┌──
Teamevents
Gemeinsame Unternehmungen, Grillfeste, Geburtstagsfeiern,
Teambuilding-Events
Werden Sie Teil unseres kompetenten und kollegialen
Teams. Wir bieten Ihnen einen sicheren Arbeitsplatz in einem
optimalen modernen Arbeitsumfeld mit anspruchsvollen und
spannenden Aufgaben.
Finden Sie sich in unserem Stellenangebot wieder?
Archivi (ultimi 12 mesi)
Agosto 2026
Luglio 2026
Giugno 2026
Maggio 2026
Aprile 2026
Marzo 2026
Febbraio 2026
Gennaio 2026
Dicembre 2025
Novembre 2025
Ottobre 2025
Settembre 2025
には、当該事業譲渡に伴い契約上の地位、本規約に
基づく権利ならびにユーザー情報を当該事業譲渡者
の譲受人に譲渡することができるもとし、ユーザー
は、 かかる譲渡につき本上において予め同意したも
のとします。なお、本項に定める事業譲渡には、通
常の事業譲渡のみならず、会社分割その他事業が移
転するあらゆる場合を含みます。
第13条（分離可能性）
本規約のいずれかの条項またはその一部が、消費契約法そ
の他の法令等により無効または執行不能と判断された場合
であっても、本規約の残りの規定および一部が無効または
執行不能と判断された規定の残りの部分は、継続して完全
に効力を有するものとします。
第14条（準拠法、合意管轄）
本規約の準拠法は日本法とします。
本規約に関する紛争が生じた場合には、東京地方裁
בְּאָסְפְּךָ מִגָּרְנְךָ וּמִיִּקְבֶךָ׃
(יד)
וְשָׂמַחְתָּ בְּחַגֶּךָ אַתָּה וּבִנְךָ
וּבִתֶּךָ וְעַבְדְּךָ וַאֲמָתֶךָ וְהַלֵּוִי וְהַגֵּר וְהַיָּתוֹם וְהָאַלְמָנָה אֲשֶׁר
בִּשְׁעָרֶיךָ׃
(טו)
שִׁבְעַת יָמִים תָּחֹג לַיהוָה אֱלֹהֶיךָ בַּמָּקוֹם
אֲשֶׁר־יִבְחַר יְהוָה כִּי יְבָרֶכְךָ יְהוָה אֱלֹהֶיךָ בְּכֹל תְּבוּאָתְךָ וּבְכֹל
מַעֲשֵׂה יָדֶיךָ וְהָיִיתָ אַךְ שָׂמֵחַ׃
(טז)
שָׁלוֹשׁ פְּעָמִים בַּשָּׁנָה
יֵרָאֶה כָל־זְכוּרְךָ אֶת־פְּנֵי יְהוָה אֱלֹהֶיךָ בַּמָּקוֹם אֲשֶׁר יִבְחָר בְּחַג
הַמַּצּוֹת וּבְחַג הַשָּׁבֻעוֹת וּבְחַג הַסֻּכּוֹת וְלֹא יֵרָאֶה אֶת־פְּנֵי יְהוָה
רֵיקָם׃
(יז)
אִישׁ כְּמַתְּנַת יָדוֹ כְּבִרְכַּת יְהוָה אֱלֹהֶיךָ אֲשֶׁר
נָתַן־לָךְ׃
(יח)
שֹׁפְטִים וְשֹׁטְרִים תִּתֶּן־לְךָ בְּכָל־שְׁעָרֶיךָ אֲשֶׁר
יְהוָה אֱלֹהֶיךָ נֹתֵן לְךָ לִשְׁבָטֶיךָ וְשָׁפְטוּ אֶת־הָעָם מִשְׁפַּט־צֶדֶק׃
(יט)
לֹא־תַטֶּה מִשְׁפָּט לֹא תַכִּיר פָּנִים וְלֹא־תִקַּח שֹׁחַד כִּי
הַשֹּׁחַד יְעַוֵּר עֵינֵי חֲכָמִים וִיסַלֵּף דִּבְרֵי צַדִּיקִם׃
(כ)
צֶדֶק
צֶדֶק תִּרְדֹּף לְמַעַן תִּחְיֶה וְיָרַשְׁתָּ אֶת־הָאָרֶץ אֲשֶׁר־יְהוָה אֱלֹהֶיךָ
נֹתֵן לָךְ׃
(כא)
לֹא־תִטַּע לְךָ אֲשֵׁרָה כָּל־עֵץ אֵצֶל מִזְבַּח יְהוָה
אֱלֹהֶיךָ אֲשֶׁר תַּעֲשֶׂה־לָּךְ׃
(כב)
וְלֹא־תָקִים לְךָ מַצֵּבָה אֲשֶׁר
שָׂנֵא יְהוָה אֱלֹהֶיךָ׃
└──
Written task
Rewrite these lines with "Stellenangebot" changed to "Jobangebot" and nothing else altered.

Output of the exercise
Teamevents
Gemeinsame Unternehmungen, Grillfeste, Geburtstagsfeiern,
Teambuilding-Events
Werden Sie Teil unseres kompetenten und kollegialen
Teams. Wir bieten Ihnen einen sicheren Arbeitsplatz in einem
optimalen modernen Arbeitsumfeld mit anspruchsvollen und
spannenden Aufgaben.
Finden Sie sich in unserem Jobangebot wieder?
Archivi (ultimi 12 mesi)
Agosto 2026
Luglio 2026
Giugno 2026
Maggio 2026
Aprile 2026
Marzo 2026
Febbraio 2026
Gennaio 2026
Dicembre 2025
Novembre 2025
Ottobre 2025
Settembre 2025
には、当該事業譲渡に伴い契約上の地位、本規約に
基づく権利ならびにユーザー情報を当該事業譲渡者
の譲受人に譲渡することができるもとし、ユーザー
は、 かかる譲渡につき本上において予め同意したも
のとします。なお、本項に定める事業譲渡には、通
常の事業譲渡のみならず、会社分割その他事業が移
転するあらゆる場合を含みます。
第13条（分離可能性）
本規約のいずれかの条項またはその一部が、消費契約法そ
の他の法令等により無効または執行不能と判断された場合
であっても、本規約の残りの規定および一部が無効または
執行不能と判断された規定の残りの部分は、継続して完全
に効力を有するものとします。
第14条（準拠法、合意管轄）
本規約の準拠法は日本法とします。
本規約に関する紛争が生じた場合には、東京地方裁
בְּאָסְפְּךָ מִגָּרְנְךָ וּמִיִּקְבֶךָ׃
(יד)
וְשָׂמַחְתָּ בְּחַגֶּךָ אַתָּה וּבִנְךָ
וּבִתֶּךָ וְעַבְדְּךָ וַאֲמָתֶךָ וְהַלֵּוִי וְהַגֵּר וְהַיָּתוֹם וְהָאַלְמָנָה אֲשֶׁר
בִּשְׁעָרֶיךָ׃
(טו)
שִׁבְעַת יָמִים תָּחֹג לַיהוָה אֱלֹהֶיךָ בַּמָּקוֹם
אֲשֶׁר־יִבְחַר יְהוָה כִּי יְבָרֶכְךָ יְהוָה אֱלֹהֶיךָ בְּכֹל תְּבוּאָתְךָ וּבְכֹל
מַעֲשֵׂה יָדֶיךָ וְהָיִיתָ אַךְ שָׂמֵחַ׃
(טז)
שָׁלוֹשׁ פְּעָמִים בַּשָּׁנָה
יֵרָאֶה כָל־זְכוּרְךָ אֶת־פְּנֵי יְהוָה אֱלֹהֶיךָ בַּמָּקוֹם אֲשֶׁר יִבְחָר בְּחַג
הַמַּצּוֹת וּבְחַג הַשָּׁבֻעוֹת וּבְחַג הַסֻּכּוֹת וְלֹא יֵרָאֶה אֶת־פְּנֵי יְהוָה
רֵיקָם׃
(יז)
אִישׁ כְּמַתְּנַת יָדוֹ כְּבִרְכַּת יְהוָה אֱלֹהֶיךָ אֲשֶׁר
נָתַן־לָךְ׃
(יח)
שֹׁפְטִים וְשֹׁטְרִים תִּתֶּן־לְךָ בְּכָל־שְׁעָרֶיךָ אֲשֶׁר
יְהוָה אֱלֹהֶיךָ נֹתֵן לְךָ לִשְׁבָטֶיךָ וְשָׁפְטוּ אֶת־הָעָם מִשְׁפַּט־צֶדֶק׃
(יט)
לֹא־תַטֶּה מִשְׁפָּט לֹא תַכִּיר פָּנִים וְלֹא־תִקַּח שֹׁחַד כִּי
הַשֹּׁחַד יְעַוֵּר עֵינֵי חֲכָמִים וִיסַלֵּף דִּבְרֵי צַדִּיקִם׃
(כ)
צֶדֶק
צֶדֶק תִּרְדֹּף לְמַעַן תִּחְיֶה וְיָרַשְׁתָּ אֶת־הָאָרֶץ אֲשֶׁר־יְהוָה אֱלֹהֶיךָ
נֹתֵן לָךְ׃
(כא)
לֹא־תִטַּע לְךָ אֲשֵׁרָה כָּל־עֵץ אֵצֶל מִזְבַּח יְהוָה
אֱלֹהֶיךָ אֲשֶׁר תַּעֲשֶׂה־לָּךְ׃
(כב)
וְלֹא־תָקִים לְךָ מַצֵּבָה אֲשֶׁר
שָׂנֵא יְהוָה אֱלֹהֶיךָ׃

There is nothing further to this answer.